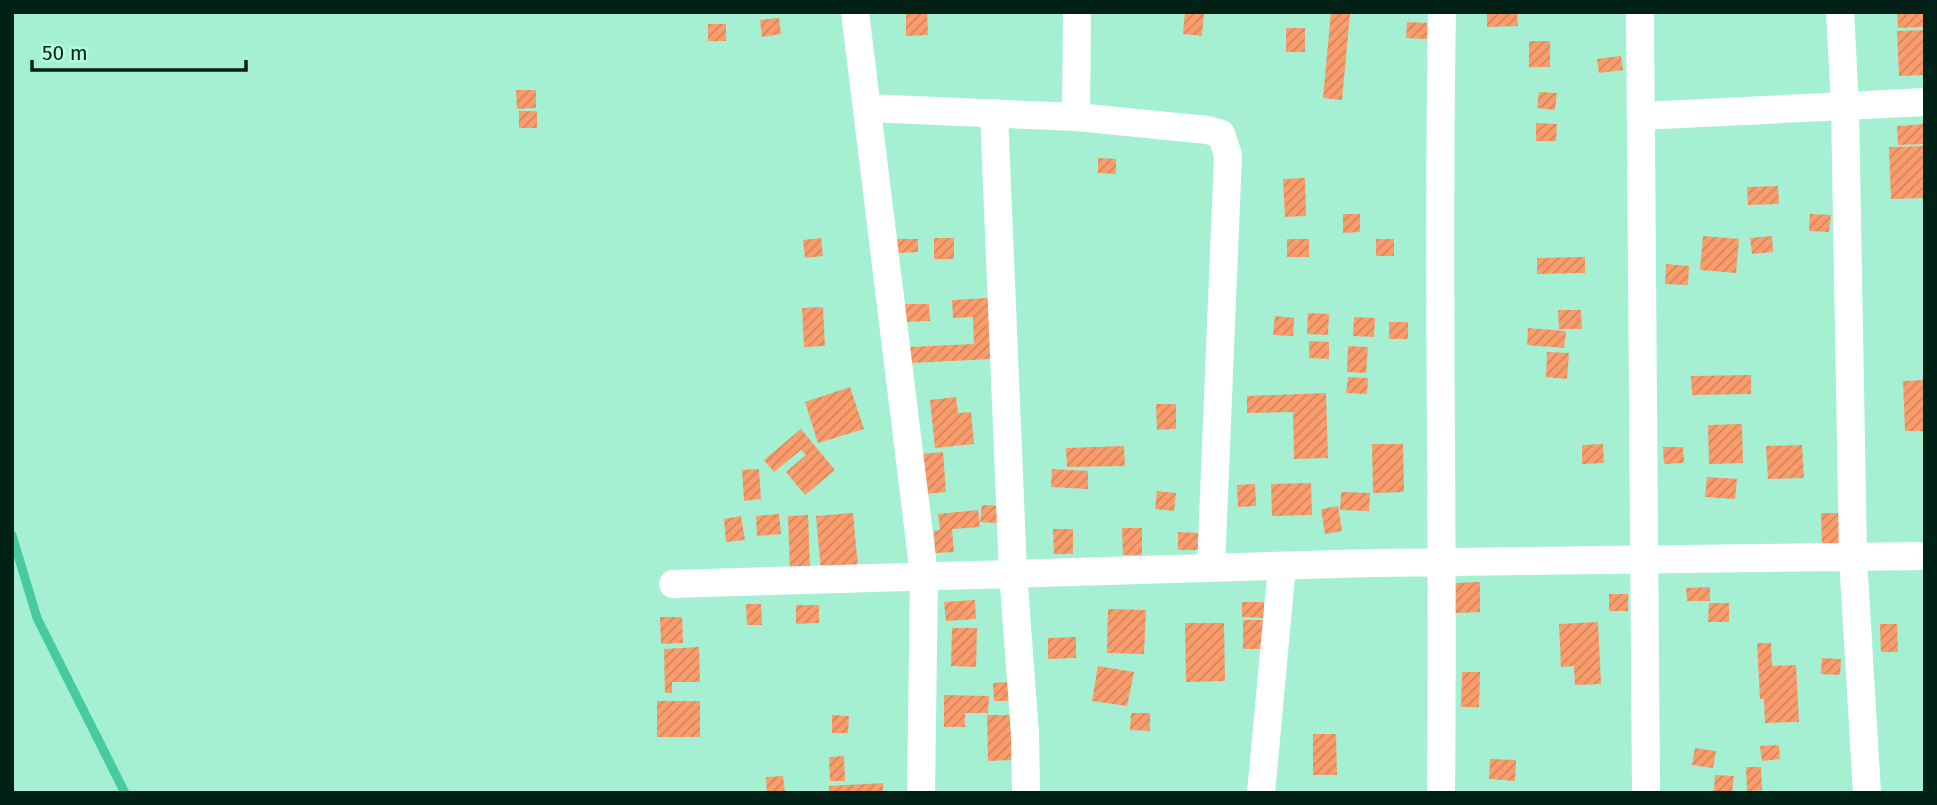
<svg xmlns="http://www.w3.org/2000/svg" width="1937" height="805" viewBox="0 0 1937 805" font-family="'Fira Sans',sans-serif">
<defs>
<pattern id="building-hatch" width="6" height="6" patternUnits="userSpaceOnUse" patternTransform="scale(1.75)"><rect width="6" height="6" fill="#fa9c6b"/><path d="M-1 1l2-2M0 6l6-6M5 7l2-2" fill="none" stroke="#d4865c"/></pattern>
</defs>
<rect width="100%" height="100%" fill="#a5f0d2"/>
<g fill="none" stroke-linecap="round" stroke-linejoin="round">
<path stroke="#47ca9f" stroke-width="9" d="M12,535L37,618L125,793"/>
</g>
<path fill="url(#building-hatch)" d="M906,12H927L928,35L906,36Z
M1185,12H1204L1202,36L1183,34Z
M1331,12L1350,13L1342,100L1323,98Z
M1487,12H1517L1518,26L1487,27Z
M1897,12H1925V27L1898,28Z
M779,18L781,34L762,37L760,20Z
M1407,22L1427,23V39L1406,38Z
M708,24H726V41H708Z
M1286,28H1305V52H1286Z
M1925,30V75L1899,76L1897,31Z
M1529,41H1550V67H1529Z
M1621,56L1623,70L1599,73L1597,59Z
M516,90H536V108L517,109Z
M1539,92L1557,93L1555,110L1537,108Z
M519,111H537V128H519Z
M1536,123L1557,124L1556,141H1536Z
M1924,124L1925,144L1898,145L1897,126Z
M1925,146V198L1891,199L1889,147Z
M1098,158L1116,159V174L1098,173Z
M1305,178L1306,216L1285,217L1283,179Z
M1778,186L1779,204L1748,205L1747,187Z
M1343,214H1360V232L1343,233Z
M1810,214L1831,215L1829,232L1809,231Z
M1703,236L1739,239L1736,273L1700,270Z
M1772,236L1773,252L1752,254L1750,238Z
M821,238L823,256L805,258L803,240Z
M934,238H954V259H934Z
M897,239H918V252L898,253Z
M1287,239H1309V257H1287Z
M1376,239H1394V256H1376Z
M1585,257V273L1537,274V258Z
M1666,264L1689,266L1688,285L1665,284Z
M989,298L992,359L910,363L909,347L974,344L973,317L953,318L952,300Z
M904,304H929L930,321L905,322Z
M823,307L825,346L804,347L802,308Z
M1558,310H1581L1582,329H1559Z
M1308,313L1329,314L1328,335L1307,334Z
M1275,316L1294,318L1293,336L1273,335Z
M1354,317L1375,318L1374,337L1353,336Z
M1389,322H1408V339H1389Z
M1528,328L1566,331L1564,348L1527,345Z
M1309,341L1329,342V359L1309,358Z
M1348,346L1368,347L1366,373L1347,372Z
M1547,352L1569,353L1567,379L1546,377Z
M1751,375V394L1692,395L1691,376Z
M1348,377L1368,378L1367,394L1346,393Z
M1925,380V431H1905L1903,381Z
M850,387L864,429L818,443L805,402Z
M1326,393L1328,458L1294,459L1293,412L1247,413V396Z
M956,397L958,413L971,412L974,444L935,448L930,400Z
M1156,404H1176V429L1157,430Z
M1742,424L1743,463L1709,464L1708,425Z
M801,429L835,470L805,495L786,472L806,455L801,450L774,472L764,460Z
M1372,444H1403L1404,492L1373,493Z
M1603,444L1604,463L1582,464V445Z
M1802,445L1804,478L1768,479L1766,446Z
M1124,446L1125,466L1067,467L1066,448Z
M1663,447H1683L1684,463L1664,464Z
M943,452L946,492L925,494L921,454Z
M759,469L761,499L744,501L742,470Z
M1052,469L1088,471V489L1051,487Z
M1707,477L1737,479L1735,499L1705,497Z
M1311,483L1312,515L1272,516L1271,484Z
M1255,484L1256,506L1238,507L1237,485Z
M1157,491L1176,493L1174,511L1155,509Z
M1341,492L1370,493L1369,511L1340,510Z
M982,505L999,506L997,523L980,522Z
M1338,506L1342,531L1325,534L1321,509Z
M978,510L980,527L952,529L954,552L935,553L934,531L940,530L938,514Z
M853,513L858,567L821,570L816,516Z
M1821,513H1839L1840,546L1822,547Z
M779,514L781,534L757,536L756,516Z
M808,515L810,568L790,569L788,516Z
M741,516L745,540L726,542L724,519Z
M1122,528H1142V555H1123Z
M1053,529H1073V554H1054Z
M1178,532L1199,533V550H1178Z
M1480,582V612L1455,613L1454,583Z
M1710,587V601H1687L1686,588Z
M1609,594H1628V611H1609Z
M975,600L976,619L946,621L944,602Z
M1242,602H1264V618L1242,617Z
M1709,603H1729V622H1708Z
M746,604H761L762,625H747Z
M796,605H819V623L796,624Z
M1108,609L1146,610L1144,654L1107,653Z
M660,617H682L683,643L661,644Z
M1243,620H1263V649H1243Z
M1598,622L1601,684L1575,685L1574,666L1561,667L1559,624Z
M1185,623H1224L1225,681L1186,682Z
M1880,624H1897L1898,652H1881Z
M952,628H977L976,667L951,666Z
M1076,637V658L1048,659V638Z
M1757,643H1771L1772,666L1796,665L1799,722L1765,723L1764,699H1760Z
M699,647L700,682H672V693H665L664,649Z
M1822,658L1841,659L1840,675L1821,674Z
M1098,666L1134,672L1127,706L1092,701Z
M1462,672H1480L1479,707H1461Z
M1009,682V701H994L993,683Z
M944,695L989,696L988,713H965V727H944Z
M657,701H700V737H657Z
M1131,713H1150V731L1130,730Z
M832,715L849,716L848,733H832Z
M987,715H1010L1012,760L988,761Z
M1313,734H1336L1337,775H1313Z
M1779,745L1780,759L1762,761L1760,746Z
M1695,748L1716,751L1713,768L1692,765Z
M844,756L845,781H830L829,757Z
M1490,759L1516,760L1515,781L1489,779Z
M1746,767H1761L1762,790L1747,791Z
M1715,775L1734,776L1732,793L1714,791Z
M783,776L785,793H767L766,777Z
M883,783V793H829V786Z"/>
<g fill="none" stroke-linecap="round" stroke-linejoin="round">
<path stroke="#fff" stroke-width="28" d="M855,12L924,575L921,793
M1640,12L1646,793
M1840,12L1845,105L1853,558L1867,793
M867,108L1076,117L1208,130L1221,134L1228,155L1211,567
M994,113L1013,573L1025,733L1026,793
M1641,116L1925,102
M1076,117L1077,12
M673,584L1372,563L1925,556
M1261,793L1282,566
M1441,793C1444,533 1437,272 1442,12"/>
</g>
<rect width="1937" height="805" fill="none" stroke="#012016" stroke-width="28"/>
<path d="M32 60v10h214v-10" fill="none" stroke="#012016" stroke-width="3.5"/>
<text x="42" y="60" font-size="21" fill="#012016" stroke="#b2fddf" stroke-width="5" paint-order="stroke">50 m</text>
</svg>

TASK TO COMPLETE: Copy the data in full. No pictures belong in the copy.

EXERCISE ANSWER:
<svg xmlns="http://www.w3.org/2000/svg" width="1937" height="805" viewBox="0 0 1937 805" font-family="'Fira Sans',sans-serif">
<defs>
<pattern id="building-hatch" width="6" height="6" patternUnits="userSpaceOnUse" patternTransform="scale(1.75)"><rect width="6" height="6" fill="#fa9c6b"/><path d="M-1 1l2-2M0 6l6-6M5 7l2-2" fill="none" stroke="#d4865c"/></pattern>
</defs>
<rect width="100%" height="100%" fill="#a5f0d2"/>
<g fill="none" stroke-linecap="round" stroke-linejoin="round">
<path stroke="#47ca9f" stroke-width="9" d="M12,535L37,618L125,793"/>
</g>
<path fill="url(#building-hatch)" d="M906,12H927L928,35L906,36Z
M1185,12H1204L1202,36L1183,34Z
M1331,12L1350,13L1342,100L1323,98Z
M1487,12H1517L1518,26L1487,27Z
M1897,12H1925V27L1898,28Z
M779,18L781,34L762,37L760,20Z
M1407,22L1427,23V39L1406,38Z
M708,24H726V41H708Z
M1286,28H1305V52H1286Z
M1925,30V75L1899,76L1897,31Z
M1529,41H1550V67H1529Z
M1621,56L1623,70L1599,73L1597,59Z
M516,90H536V108L517,109Z
M1539,92L1557,93L1555,110L1537,108Z
M519,111H537V128H519Z
M1536,123L1557,124L1556,141H1536Z
M1924,124L1925,144L1898,145L1897,126Z
M1925,146V198L1891,199L1889,147Z
M1098,158L1116,159V174L1098,173Z
M1305,178L1306,216L1285,217L1283,179Z
M1778,186L1779,204L1748,205L1747,187Z
M1343,214H1360V232L1343,233Z
M1810,214L1831,215L1829,232L1809,231Z
M1703,236L1739,239L1736,273L1700,270Z
M1772,236L1773,252L1752,254L1750,238Z
M821,238L823,256L805,258L803,240Z
M934,238H954V259H934Z
M897,239H918V252L898,253Z
M1287,239H1309V257H1287Z
M1376,239H1394V256H1376Z
M1585,257V273L1537,274V258Z
M1666,264L1689,266L1688,285L1665,284Z
M989,298L992,359L910,363L909,347L974,344L973,317L953,318L952,300Z
M904,304H929L930,321L905,322Z
M823,307L825,346L804,347L802,308Z
M1558,310H1581L1582,329H1559Z
M1308,313L1329,314L1328,335L1307,334Z
M1275,316L1294,318L1293,336L1273,335Z
M1354,317L1375,318L1374,337L1353,336Z
M1389,322H1408V339H1389Z
M1528,328L1566,331L1564,348L1527,345Z
M1309,341L1329,342V359L1309,358Z
M1348,346L1368,347L1366,373L1347,372Z
M1547,352L1569,353L1567,379L1546,377Z
M1751,375V394L1692,395L1691,376Z
M1348,377L1368,378L1367,394L1346,393Z
M1925,380V431H1905L1903,381Z
M850,387L864,429L818,443L805,402Z
M1326,393L1328,458L1294,459L1293,412L1247,413V396Z
M956,397L958,413L971,412L974,444L935,448L930,400Z
M1156,404H1176V429L1157,430Z
M1742,424L1743,463L1709,464L1708,425Z
M801,429L835,470L805,495L786,472L806,455L801,450L774,472L764,460Z
M1372,444H1403L1404,492L1373,493Z
M1603,444L1604,463L1582,464V445Z
M1802,445L1804,478L1768,479L1766,446Z
M1124,446L1125,466L1067,467L1066,448Z
M1663,447H1683L1684,463L1664,464Z
M943,452L946,492L925,494L921,454Z
M759,469L761,499L744,501L742,470Z
M1052,469L1088,471V489L1051,487Z
M1707,477L1737,479L1735,499L1705,497Z
M1311,483L1312,515L1272,516L1271,484Z
M1255,484L1256,506L1238,507L1237,485Z
M1157,491L1176,493L1174,511L1155,509Z
M1341,492L1370,493L1369,511L1340,510Z
M982,505L999,506L997,523L980,522Z
M1338,506L1342,531L1325,534L1321,509Z
M978,510L980,527L952,529L954,552L935,553L934,531L940,530L938,514Z
M853,513L858,567L821,570L816,516Z
M1821,513H1839L1840,546L1822,547Z
M779,514L781,534L757,536L756,516Z
M808,515L810,568L790,569L788,516Z
M741,516L745,540L726,542L724,519Z
M1122,528H1142V555H1123Z
M1053,529H1073V554H1054Z
M1178,532L1199,533V550H1178Z
M1480,582V612L1455,613L1454,583Z
M1710,587V601H1687L1686,588Z
M1609,594H1628V611H1609Z
M975,600L976,619L946,621L944,602Z
M1242,602H1264V618L1242,617Z
M1709,603H1729V622H1708Z
M746,604H761L762,625H747Z
M796,605H819V623L796,624Z
M1108,609L1146,610L1144,654L1107,653Z
M660,617H682L683,643L661,644Z
M1243,620H1263V649H1243Z
M1598,622L1601,684L1575,685L1574,666L1561,667L1559,624Z
M1185,623H1224L1225,681L1186,682Z
M1880,624H1897L1898,652H1881Z
M952,628H977L976,667L951,666Z
M1076,637V658L1048,659V638Z
M1757,643H1771L1772,666L1796,665L1799,722L1765,723L1764,699H1760Z
M699,647L700,682H672V693H665L664,649Z
M1822,658L1841,659L1840,675L1821,674Z
M1098,666L1134,672L1127,706L1092,701Z
M1462,672H1480L1479,707H1461Z
M1009,682V701H994L993,683Z
M944,695L989,696L988,713H965V727H944Z
M657,701H700V737H657Z
M1131,713H1150V731L1130,730Z
M832,715L849,716L848,733H832Z
M987,715H1010L1012,760L988,761Z
M1313,734H1336L1337,775H1313Z
M1779,745L1780,759L1762,761L1760,746Z
M1695,748L1716,751L1713,768L1692,765Z
M844,756L845,781H830L829,757Z
M1490,759L1516,760L1515,781L1489,779Z
M1746,767H1761L1762,790L1747,791Z
M1715,775L1734,776L1732,793L1714,791Z
M783,776L785,793H767L766,777Z
M883,783V793H829V786Z"/>
<g fill="none" stroke-linecap="round" stroke-linejoin="round">
<path stroke="#fff" stroke-width="28" d="M855,12L924,575L921,793
M1640,12L1646,793
M1840,12L1845,105L1853,558L1867,793
M867,108L1076,117L1208,130L1221,134L1228,155L1211,567
M994,113L1013,573L1025,733L1026,793
M1641,116L1925,102
M1076,117L1077,12
M673,584L1372,563L1925,556
M1261,793L1282,566
M1441,793C1444,533 1437,272 1442,12"/>
</g>
<rect width="1937" height="805" fill="none" stroke="#012016" stroke-width="28"/>
<path d="M32 60v10h214v-10" fill="none" stroke="#012016" stroke-width="3.5"/>
<text x="42" y="60" font-size="21" fill="#012016" stroke="#b2fddf" stroke-width="5" paint-order="stroke">50 m</text>
</svg>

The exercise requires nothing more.